Endometriosis - Multidimensional Approach
Paula Ralph
Women's Health and Surgery Coach | Gynaecology | Hysterectomy | Birth Trauma | Endometriosis | Health | Pharmacist|
Endometriosis is mysterious.
How can a woman be riddled with it, have different symptoms or even no symptoms to a woman who may only have a few of the lesions? How can one woman be cyclically crippled with pain, bloatedness, bleeding and energy depletion. Feeling like she is being ripped apart. How can some women have it in or on their bowel, bladder, diaphragm, lung, throat, brain or eyes?
Christiane Northrup, and American obstetrician/gynaecologist says that whilst any female can suffer from endo, it takes the right set of circumstances to activate this painful 'behaviour' of the body. She also speaks of blocked second chakra energy. (How interesting that she is intertwining the surgical/medical knowledge up with the esoteric principles).
Many women with endometriosis are very strong women. They have to be. They have learnt to put up with the problem and just quietly cope the best they can. Strangely the 'pain' of having to be emotionally strong, or maybe so tough on herself actually causes inflammatory chemicals (prostaglandins and cytokines) to be produced by the end lesions. And the very essence of being a woman, the oestrogen and progesterone, somehow stimulates this production meaning even more pain. And even strong women can't always be strong.
There is also, but not always, a strong thread of abuse or trauma in those women with endometriosis.
Endometriosis, like other disease or illness is not a static 'thing'. Rather it is a process where a lot of symptoms come together creating the process of 'endometriosising'. By turning this into a verb, a doing word, you give yourself the power to create change to that process. And that is very powerful indeed.
What can you do?
a) find your somatic voice - let that symptom 'speak' in an environment that lets it be heard. Find it's positive intention - what it is trying to get for you. Sounds a bit weird but there is a message in there for you to hear. The longer you don't listen, the more forceful the 'noise' of the message will be.
b) balance and resolve the inner physical environment to reduce inflammation- diet and supplements. Look at the whole range of minerals which many women are lacking in.
c) transform any beliefs or trauma that may have been picked up when a child. Sometimes these are very serious traumas and other times they are well-meaning but misplaced advice which, when turned into a belief are self-fulfilling prophecies.
d) take steps regularly to deal with stress and drama - resilience and mindfulness go a long way to helping you respond rather than react to triggers. Using the biohacks for the vagal nerve you can 'increase the tone' which gives you the necessary mind and body resilience.
e) get in touch and familiar with your body - physically and emotionally. Get reconnected with your feminine centre, your gut, your heart. Understand that they are there for YOU. That they are much much more than stinky or nuisance plumbing. That they are centres of wisdom and by aligning your whole body, you will find peace and ease a lot easier.
f) physical therapy - myofascial release, yoga, EFT, trauma release exercise, physio.
g) acupuncture, rife therapy, resonance, hypnotherapy, kinesiology, digital body scans.
h) hormone therapy/drugs - it won't cure the endo, but will temporarily shut down the symptoms, creating a menopause.

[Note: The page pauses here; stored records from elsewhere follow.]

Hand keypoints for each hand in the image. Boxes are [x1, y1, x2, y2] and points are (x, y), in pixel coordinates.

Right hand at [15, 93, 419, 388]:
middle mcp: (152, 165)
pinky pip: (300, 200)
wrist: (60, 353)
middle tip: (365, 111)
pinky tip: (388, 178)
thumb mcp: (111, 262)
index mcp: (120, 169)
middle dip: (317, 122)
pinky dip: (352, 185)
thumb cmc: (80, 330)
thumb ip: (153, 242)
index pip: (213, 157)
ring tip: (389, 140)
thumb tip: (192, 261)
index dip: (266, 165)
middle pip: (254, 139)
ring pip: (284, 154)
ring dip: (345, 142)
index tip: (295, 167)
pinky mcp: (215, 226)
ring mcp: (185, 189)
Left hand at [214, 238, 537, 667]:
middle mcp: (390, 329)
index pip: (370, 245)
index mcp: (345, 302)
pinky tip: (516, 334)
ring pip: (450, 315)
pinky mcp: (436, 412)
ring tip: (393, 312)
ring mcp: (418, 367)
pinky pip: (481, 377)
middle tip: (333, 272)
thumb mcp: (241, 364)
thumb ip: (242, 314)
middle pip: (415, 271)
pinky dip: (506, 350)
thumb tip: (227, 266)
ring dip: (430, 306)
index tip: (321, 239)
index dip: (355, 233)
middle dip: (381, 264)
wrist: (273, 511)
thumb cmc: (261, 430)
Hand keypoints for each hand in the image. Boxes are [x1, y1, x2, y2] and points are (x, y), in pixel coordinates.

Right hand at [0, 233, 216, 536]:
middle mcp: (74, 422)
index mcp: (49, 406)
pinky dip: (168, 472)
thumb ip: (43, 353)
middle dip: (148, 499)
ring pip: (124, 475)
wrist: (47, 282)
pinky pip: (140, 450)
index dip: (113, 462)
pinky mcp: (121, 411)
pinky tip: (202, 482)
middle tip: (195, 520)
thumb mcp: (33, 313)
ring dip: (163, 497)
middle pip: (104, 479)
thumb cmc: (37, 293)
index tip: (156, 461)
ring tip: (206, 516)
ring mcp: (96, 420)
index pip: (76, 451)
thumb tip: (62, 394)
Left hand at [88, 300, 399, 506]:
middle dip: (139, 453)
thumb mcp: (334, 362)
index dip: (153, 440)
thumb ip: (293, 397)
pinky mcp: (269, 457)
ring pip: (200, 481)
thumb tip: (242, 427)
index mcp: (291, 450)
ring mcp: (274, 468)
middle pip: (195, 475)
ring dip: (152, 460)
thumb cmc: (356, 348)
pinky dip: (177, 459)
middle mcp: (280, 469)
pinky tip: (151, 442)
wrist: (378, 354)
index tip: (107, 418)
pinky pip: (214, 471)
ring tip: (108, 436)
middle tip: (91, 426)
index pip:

i) hysterectomy - remove the ovaries and other affected tissues. But a hysterectomy is not always the answer. Our female organs also have work to do for our body that is beyond making a baby. Read here to learn more.
j) surgery on those lesions - with this option being the one most commonly accepted as the cure, you are limited in accessing not only a surgeon, but a surgeon that is well trained in the excision of endometrial tissue. Restrictions due to the limited number of specially trained surgeons and sheer numbers of suffering women.This can be like finding a needle in a haystack - both finding the surgeon and finding the lesions.
k) if surgery is the option you choose, be prepared mentally, emotionally and physically the best you can be, with a surgery coach. (I know a great one!)
What ever you do, make the treatment of endometriosis comprehensive - support your immune system, your body, and your emotional system.
Be open to options. Make it multifaceted. Remember you are a human being and by that very design, you are a system of mind and body - the cybernetic loop.
Be open to changes that your life needs - that is what you are being asked to do by your own body. Lifestyle changes may be a bit difficult but you will be so happy you made them. Sometimes they may involve simple measures - change your diet, change your sleep pattern. Other times it may be a relationship you are in that is not doing you any good. Or a past trauma that can be safely confronted now. Who knows? Your body does and there is a message in that pain and discomfort.
Paula Ralph is a pharmacist trained in mindbody techniques, human behaviour and neurosciences and has a particular interest in the pelvic health of women.